Last Saturday was the Global Marijuana March and for Torontonians, the event was about reveling in our good fortunes this time around, while screaming for the future of legal weed everywhere else.
At Queen’s Park in Toronto, steps away from the Ontario Legislative Building where politicians debate the future of our country, booth after booth sold cannabis and related products.
The aromatic smell that took over as the morning continued was unmistakeable, and a welcome prologue to the day’s upcoming events.
From the vantage point of the Weedmaps booth, where the team handed out free swag, it was the perfect place to watch the masses pour in.
At 2 o’clock, the march got underway, with thousands of people determined to be heard. Jodie Emery was the official Grand Marshal, leading the crowd in chants which included, “Toronto cops are cool today, treat us like this every day.” This was in reference to the many police officers who remained on the sidelines as people openly consumed cannabis in public view.
The crowd was significantly smaller than in past years, which some attendees attributed to the cold and rainy weather. Others said that it was due to the fact that Stephen Harper, our pre-Trudeau Prime Minister was vehemently against cannabis reform, which had garnered a much larger protest in the past. There were still thousands in attendance regardless.
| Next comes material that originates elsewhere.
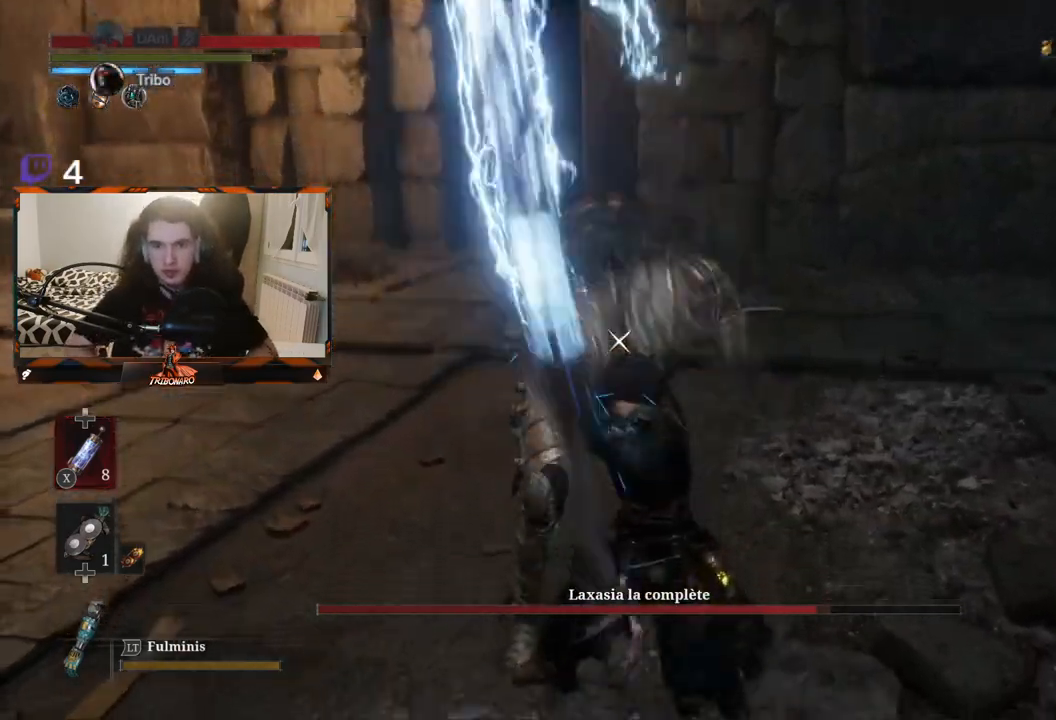
{"buttons": [], "left_stick": "up", "right_stick": "center", "events": [[217, "L1", "up"], [300, "left_stick", "up-left"], [400, "left_stick", "up"]]}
In front of the marchers lay wide-open streets with beautiful clouds of pot smoke above them. People clenched signs and flags that called for freedom and understanding while chanting loudly the voices of reason.
Marijuana.com spoke briefly to Jodie Emery, who said that although Canada is taking steps toward a change in cannabis laws there is still much to be done. “Once the arrests end and free pardons and amnesty are offered, we still have to normalize and promote cannabis, and use it to save people’s lives, and the environment too.”
When it was all over, the optimism thankfully remained, in light of legalization seemingly just around the corner. The good vibes were accompanied by a hope that other countries will soon realize marijuana is not the danger to society it was once deemed.
No doubt Queen’s Park has returned to the quiet public space it usually is. But for one day, it was a reflection of our collective hope and determination to end prohibition here and around the globe.